*Task:* Could you give back every entry below exactly, with the pictures dropped?

· · · · · · ·

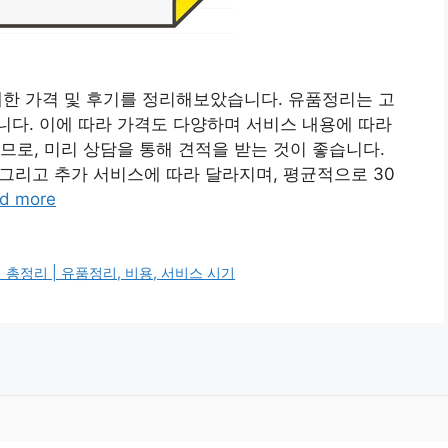
대한 가격 및 후기를 정리해보았습니다. 유품정리는 고
다. 이에 따라 가격도 다양하며 서비스 내용에 따라
므로, 미리 상담을 통해 견적을 받는 것이 좋습니다.
 그리고 추가 서비스에 따라 달라지며, 평균적으로 30
d more
총정리 | 유품정리, 비용, 서비스 시기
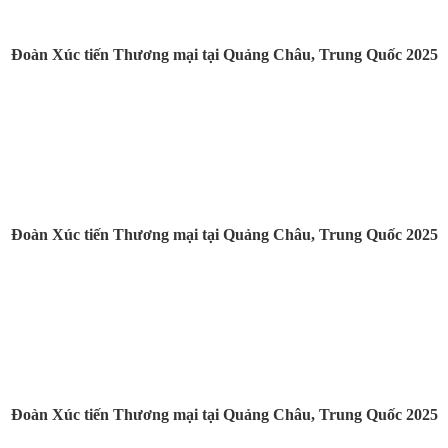
Đoàn Xúc tiến Thương mại tại Quảng Châu, Trung Quốc 2025
Đoàn Xúc tiến Thương mại tại Quảng Châu, Trung Quốc 2025
Đoàn Xúc tiến Thương mại tại Quảng Châu, Trung Quốc 2025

· · · · · · ·

*Written response:*
대한 가격 및 후기를 정리해보았습니다. 유품정리는 고
다. 이에 따라 가격도 다양하며 서비스 내용에 따라
므로, 미리 상담을 통해 견적을 받는 것이 좋습니다.
 그리고 추가 서비스에 따라 달라지며, 평균적으로 30
d more
총정리 | 유품정리, 비용, 서비스 시기
Đoàn Xúc tiến Thương mại tại Quảng Châu, Trung Quốc 2025
Đoàn Xúc tiến Thương mại tại Quảng Châu, Trung Quốc 2025
Đoàn Xúc tiến Thương mại tại Quảng Châu, Trung Quốc 2025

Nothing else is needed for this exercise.